:: Data supplied

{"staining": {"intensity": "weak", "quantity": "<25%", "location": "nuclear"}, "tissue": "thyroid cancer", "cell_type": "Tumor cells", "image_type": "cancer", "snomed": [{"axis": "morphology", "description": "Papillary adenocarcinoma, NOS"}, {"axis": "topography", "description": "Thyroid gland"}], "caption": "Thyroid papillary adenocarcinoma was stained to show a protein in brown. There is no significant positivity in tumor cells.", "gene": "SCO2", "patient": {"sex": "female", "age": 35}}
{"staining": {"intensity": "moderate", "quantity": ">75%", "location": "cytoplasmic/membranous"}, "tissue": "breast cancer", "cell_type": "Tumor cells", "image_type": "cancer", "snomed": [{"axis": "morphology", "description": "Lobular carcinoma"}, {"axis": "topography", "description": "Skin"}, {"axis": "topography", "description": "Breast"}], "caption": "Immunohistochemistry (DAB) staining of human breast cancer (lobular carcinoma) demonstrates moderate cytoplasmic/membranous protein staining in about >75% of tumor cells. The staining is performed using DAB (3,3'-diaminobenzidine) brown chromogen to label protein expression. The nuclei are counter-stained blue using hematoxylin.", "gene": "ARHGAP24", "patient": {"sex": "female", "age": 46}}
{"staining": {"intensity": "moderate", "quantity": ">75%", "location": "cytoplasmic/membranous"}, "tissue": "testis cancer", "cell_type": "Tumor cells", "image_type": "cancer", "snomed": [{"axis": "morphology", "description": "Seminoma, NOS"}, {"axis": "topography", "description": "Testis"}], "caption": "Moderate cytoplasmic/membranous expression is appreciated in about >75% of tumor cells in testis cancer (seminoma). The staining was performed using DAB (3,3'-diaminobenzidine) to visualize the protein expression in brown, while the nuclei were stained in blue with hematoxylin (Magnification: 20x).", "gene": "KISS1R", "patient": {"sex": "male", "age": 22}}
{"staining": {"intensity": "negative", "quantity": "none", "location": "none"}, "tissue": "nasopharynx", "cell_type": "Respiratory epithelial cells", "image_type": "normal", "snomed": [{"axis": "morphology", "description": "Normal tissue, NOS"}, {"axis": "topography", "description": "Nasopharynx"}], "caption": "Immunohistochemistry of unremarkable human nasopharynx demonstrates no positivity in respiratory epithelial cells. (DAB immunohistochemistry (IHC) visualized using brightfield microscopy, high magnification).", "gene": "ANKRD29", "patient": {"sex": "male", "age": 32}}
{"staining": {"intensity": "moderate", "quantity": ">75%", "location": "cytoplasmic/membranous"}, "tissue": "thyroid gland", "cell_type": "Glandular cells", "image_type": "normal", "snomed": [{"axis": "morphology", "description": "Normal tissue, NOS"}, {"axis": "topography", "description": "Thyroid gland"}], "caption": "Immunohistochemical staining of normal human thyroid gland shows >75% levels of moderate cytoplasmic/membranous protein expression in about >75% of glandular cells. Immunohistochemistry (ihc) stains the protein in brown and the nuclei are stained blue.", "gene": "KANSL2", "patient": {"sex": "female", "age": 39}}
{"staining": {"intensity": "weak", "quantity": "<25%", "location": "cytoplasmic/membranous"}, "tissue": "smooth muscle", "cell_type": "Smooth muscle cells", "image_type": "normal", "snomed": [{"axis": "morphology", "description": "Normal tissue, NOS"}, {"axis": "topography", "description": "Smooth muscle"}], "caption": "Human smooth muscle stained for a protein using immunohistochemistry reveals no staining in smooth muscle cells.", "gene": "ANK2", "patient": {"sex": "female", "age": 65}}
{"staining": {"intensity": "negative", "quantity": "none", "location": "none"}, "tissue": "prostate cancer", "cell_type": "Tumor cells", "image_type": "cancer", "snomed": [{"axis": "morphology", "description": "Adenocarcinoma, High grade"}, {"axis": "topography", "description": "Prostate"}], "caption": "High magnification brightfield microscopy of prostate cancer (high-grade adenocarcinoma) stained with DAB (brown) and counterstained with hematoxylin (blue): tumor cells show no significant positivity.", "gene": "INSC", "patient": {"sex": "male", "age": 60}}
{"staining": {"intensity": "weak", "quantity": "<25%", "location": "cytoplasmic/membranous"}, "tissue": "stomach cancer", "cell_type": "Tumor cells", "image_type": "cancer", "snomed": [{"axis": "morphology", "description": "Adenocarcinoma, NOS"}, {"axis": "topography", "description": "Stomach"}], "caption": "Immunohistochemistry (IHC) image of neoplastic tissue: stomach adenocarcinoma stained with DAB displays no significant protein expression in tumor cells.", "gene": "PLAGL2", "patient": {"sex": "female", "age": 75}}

::::

■ **Task brief**: Copy the full listing word for word.

■ **Task output**:
{"staining": {"intensity": "weak", "quantity": "<25%", "location": "nuclear"}, "tissue": "thyroid cancer", "cell_type": "Tumor cells", "image_type": "cancer", "snomed": [{"axis": "morphology", "description": "Papillary adenocarcinoma, NOS"}, {"axis": "topography", "description": "Thyroid gland"}], "caption": "Thyroid papillary adenocarcinoma was stained to show a protein in brown. There is no significant positivity in tumor cells.", "gene": "SCO2", "patient": {"sex": "female", "age": 35}}
{"staining": {"intensity": "moderate", "quantity": ">75%", "location": "cytoplasmic/membranous"}, "tissue": "breast cancer", "cell_type": "Tumor cells", "image_type": "cancer", "snomed": [{"axis": "morphology", "description": "Lobular carcinoma"}, {"axis": "topography", "description": "Skin"}, {"axis": "topography", "description": "Breast"}], "caption": "Immunohistochemistry (DAB) staining of human breast cancer (lobular carcinoma) demonstrates moderate cytoplasmic/membranous protein staining in about >75% of tumor cells. The staining is performed using DAB (3,3'-diaminobenzidine) brown chromogen to label protein expression. The nuclei are counter-stained blue using hematoxylin.", "gene": "ARHGAP24", "patient": {"sex": "female", "age": 46}}
{"staining": {"intensity": "moderate", "quantity": ">75%", "location": "cytoplasmic/membranous"}, "tissue": "testis cancer", "cell_type": "Tumor cells", "image_type": "cancer", "snomed": [{"axis": "morphology", "description": "Seminoma, NOS"}, {"axis": "topography", "description": "Testis"}], "caption": "Moderate cytoplasmic/membranous expression is appreciated in about >75% of tumor cells in testis cancer (seminoma). The staining was performed using DAB (3,3'-diaminobenzidine) to visualize the protein expression in brown, while the nuclei were stained in blue with hematoxylin (Magnification: 20x).", "gene": "KISS1R", "patient": {"sex": "male", "age": 22}}
{"staining": {"intensity": "negative", "quantity": "none", "location": "none"}, "tissue": "nasopharynx", "cell_type": "Respiratory epithelial cells", "image_type": "normal", "snomed": [{"axis": "morphology", "description": "Normal tissue, NOS"}, {"axis": "topography", "description": "Nasopharynx"}], "caption": "Immunohistochemistry of unremarkable human nasopharynx demonstrates no positivity in respiratory epithelial cells. (DAB immunohistochemistry (IHC) visualized using brightfield microscopy, high magnification).", "gene": "ANKRD29", "patient": {"sex": "male", "age": 32}}
{"staining": {"intensity": "moderate", "quantity": ">75%", "location": "cytoplasmic/membranous"}, "tissue": "thyroid gland", "cell_type": "Glandular cells", "image_type": "normal", "snomed": [{"axis": "morphology", "description": "Normal tissue, NOS"}, {"axis": "topography", "description": "Thyroid gland"}], "caption": "Immunohistochemical staining of normal human thyroid gland shows >75% levels of moderate cytoplasmic/membranous protein expression in about >75% of glandular cells. Immunohistochemistry (ihc) stains the protein in brown and the nuclei are stained blue.", "gene": "KANSL2", "patient": {"sex": "female", "age": 39}}
{"staining": {"intensity": "weak", "quantity": "<25%", "location": "cytoplasmic/membranous"}, "tissue": "smooth muscle", "cell_type": "Smooth muscle cells", "image_type": "normal", "snomed": [{"axis": "morphology", "description": "Normal tissue, NOS"}, {"axis": "topography", "description": "Smooth muscle"}], "caption": "Human smooth muscle stained for a protein using immunohistochemistry reveals no staining in smooth muscle cells.", "gene": "ANK2", "patient": {"sex": "female", "age": 65}}
{"staining": {"intensity": "negative", "quantity": "none", "location": "none"}, "tissue": "prostate cancer", "cell_type": "Tumor cells", "image_type": "cancer", "snomed": [{"axis": "morphology", "description": "Adenocarcinoma, High grade"}, {"axis": "topography", "description": "Prostate"}], "caption": "High magnification brightfield microscopy of prostate cancer (high-grade adenocarcinoma) stained with DAB (brown) and counterstained with hematoxylin (blue): tumor cells show no significant positivity.", "gene": "INSC", "patient": {"sex": "male", "age": 60}}
{"staining": {"intensity": "weak", "quantity": "<25%", "location": "cytoplasmic/membranous"}, "tissue": "stomach cancer", "cell_type": "Tumor cells", "image_type": "cancer", "snomed": [{"axis": "morphology", "description": "Adenocarcinoma, NOS"}, {"axis": "topography", "description": "Stomach"}], "caption": "Immunohistochemistry (IHC) image of neoplastic tissue: stomach adenocarcinoma stained with DAB displays no significant protein expression in tumor cells.", "gene": "PLAGL2", "patient": {"sex": "female", "age": 75}}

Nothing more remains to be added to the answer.